NAD Augmentation in Diabetes Kidney Disease (NCT05759468) | Clinical Trial Compass
RecruitingPhase 2
NAD Augmentation in Diabetes Kidney Disease
United States156 participantsStarted 2023-04-13
Plain-language summary
A phase 2a trial randomized, double-blind, placebo-controlled, parallel group trial to determine whether NMN administration improves DKD, as indicated by a significantly greater reduction in UACR compared with placebo administration. Eligible participants will be randomized to receive either 1000 mg NMN or placebo twice daily.
Who can participate
Age range
30 Years
Sex
ALL
See this in plain English?
AI-rewrites the medical criteria so a patient or caregiver can understand them. Always confirm with the trial site.
Inclusion criteria
. A man or a postmenopausal woman (complete cessation of menses for one or more years and /or FSH \> 20 U/L), 30 years or older
. Has type 1 or type 2 diabetes mellitus, as indicated by any of the following:
. Self-report of type 1 or type 2 diabetes plus the use of a prescribed medication.
. ICD-10 code for type 1 or type 2 diabetes plus current use of a medication in the electronic medical record.
. HbA1c \>6.4%; or 2 fasting glucose \> 125 mg/dL
. Has an average of two or more morning UACR equal to or above 100mg/g creatinine each of which must be equal to or greater than 60 mg / g creatinine with at least one UACR value measured during the screening visit.
Questions worth asking your doctor
Bring these to your next appointment. They're a starting point for a shared conversation — not a sign you qualify or a recommendation to enrol.
1Based on my diagnosis and history, is this trial worth exploring for me — or is there a standard treatment we should try first?
2What does this trial's phase tell us about how much is already known about its safety and benefit?
3What would taking part actually involve for me — visits, tests, time, and travel?
4What are the known and possible risks or side effects I should weigh, and how would they be monitored?
5If this trial isn't the right fit, what other options or trials would you suggest I look into?
Generated to help you prepare — always confirm anything about your own eligibility and care with the study team and your doctor.
Questions for the trial coordinator
The trial coordinator is the person who runs the study day to day. These cover the practical side — logistics, costs, and what taking part would actually mean for your life. The study team confirms whether you meet the criteria; these are questions to ask, not a sign you qualify.
1What does taking part actually involve week to week — how many visits, where, and how long does each one take?
2What costs are covered by the study, and what might I have to pay for myself, including travel, parking, or time off work?

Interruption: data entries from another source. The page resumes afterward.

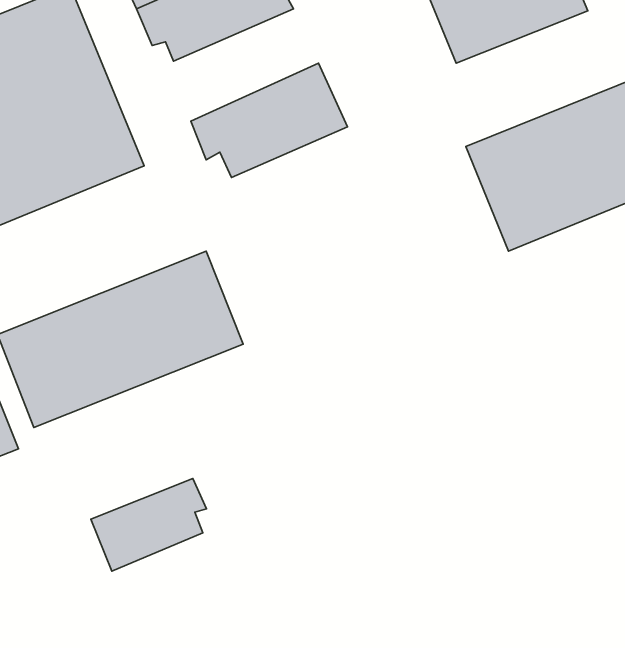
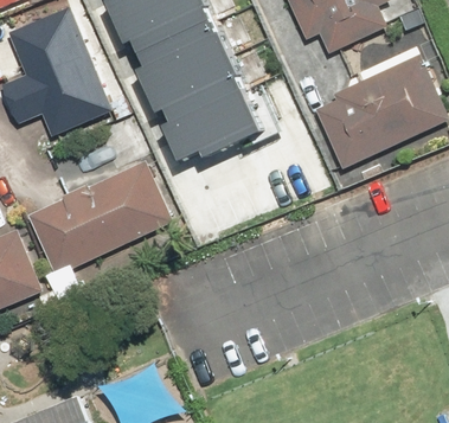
building: none -> [136,17,225,85]
building: none -> [165,89,262,155]
building: [91,478,207,571] -> none

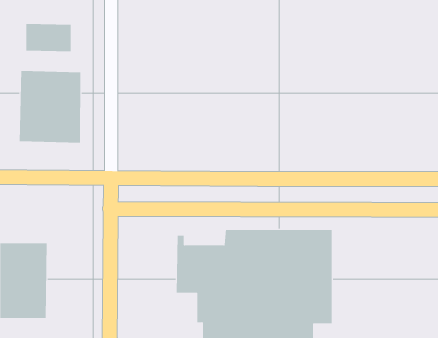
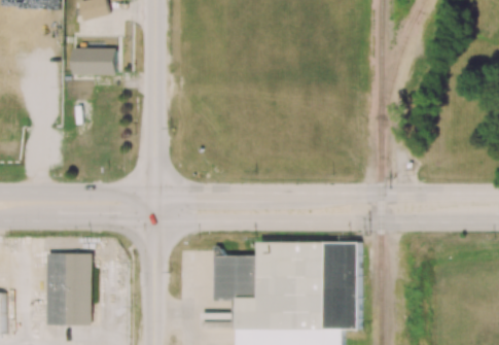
building: [19,70,81,143] -> none

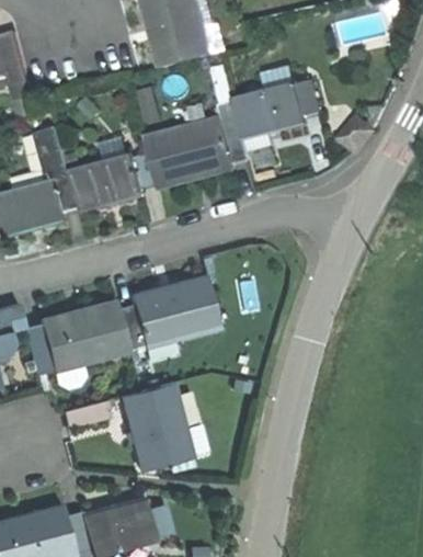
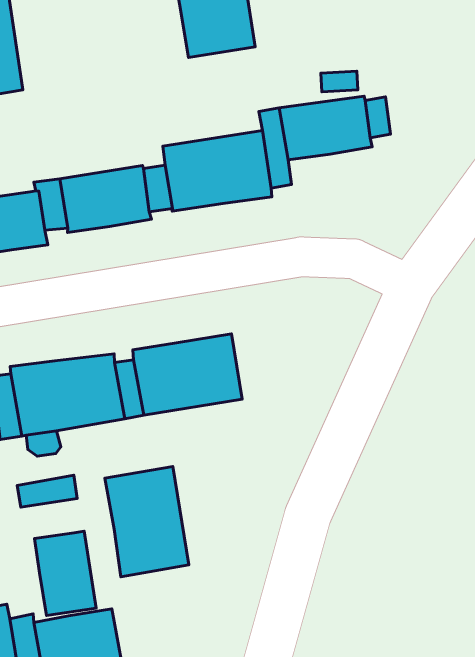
building: [32,128,66,182] -> none
building: none -> [35,531,96,615]

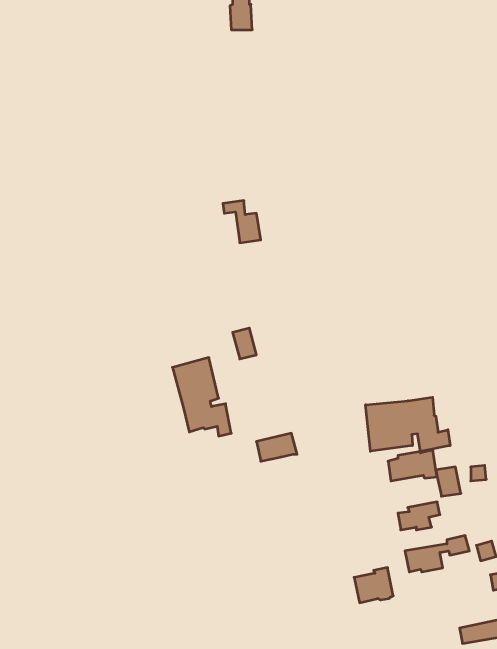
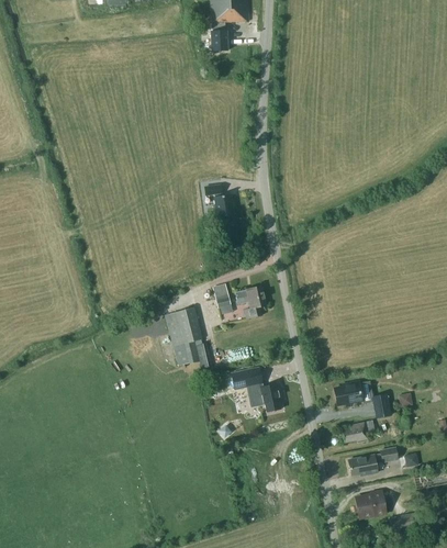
building: none -> [235,286,266,318]
building: [366,397,450,451] -> none
building: none -> [248,383,280,412]
building: [354,568,393,603] -> [355,490,385,517]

3What happens during screening, and what happens if the study team confirms I don't meet the criteria after those tests?
4Who pays for the scans, blood work, and other tests the trial requires — the study, my insurance, or me?

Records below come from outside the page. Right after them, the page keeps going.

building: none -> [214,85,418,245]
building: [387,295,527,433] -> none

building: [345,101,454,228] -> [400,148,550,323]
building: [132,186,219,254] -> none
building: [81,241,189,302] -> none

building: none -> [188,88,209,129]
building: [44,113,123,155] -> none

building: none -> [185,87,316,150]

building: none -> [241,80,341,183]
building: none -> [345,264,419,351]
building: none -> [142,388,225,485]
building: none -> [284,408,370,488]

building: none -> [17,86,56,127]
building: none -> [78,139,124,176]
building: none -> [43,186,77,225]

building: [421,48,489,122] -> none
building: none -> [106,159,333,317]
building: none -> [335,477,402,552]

5How will being in the trial affect my regular care, and will my own doctor stay informed and involved?
6Can I leave the trial at any point if I change my mind, and what would happen to my care if I do?
A starting point for the conversation — always confirm anything about your own eligibility, costs, and care with the study team and your doctor.
What they're measuring
1
The primary endpoint is the change from baseline in UACR over the 6-month intervention period.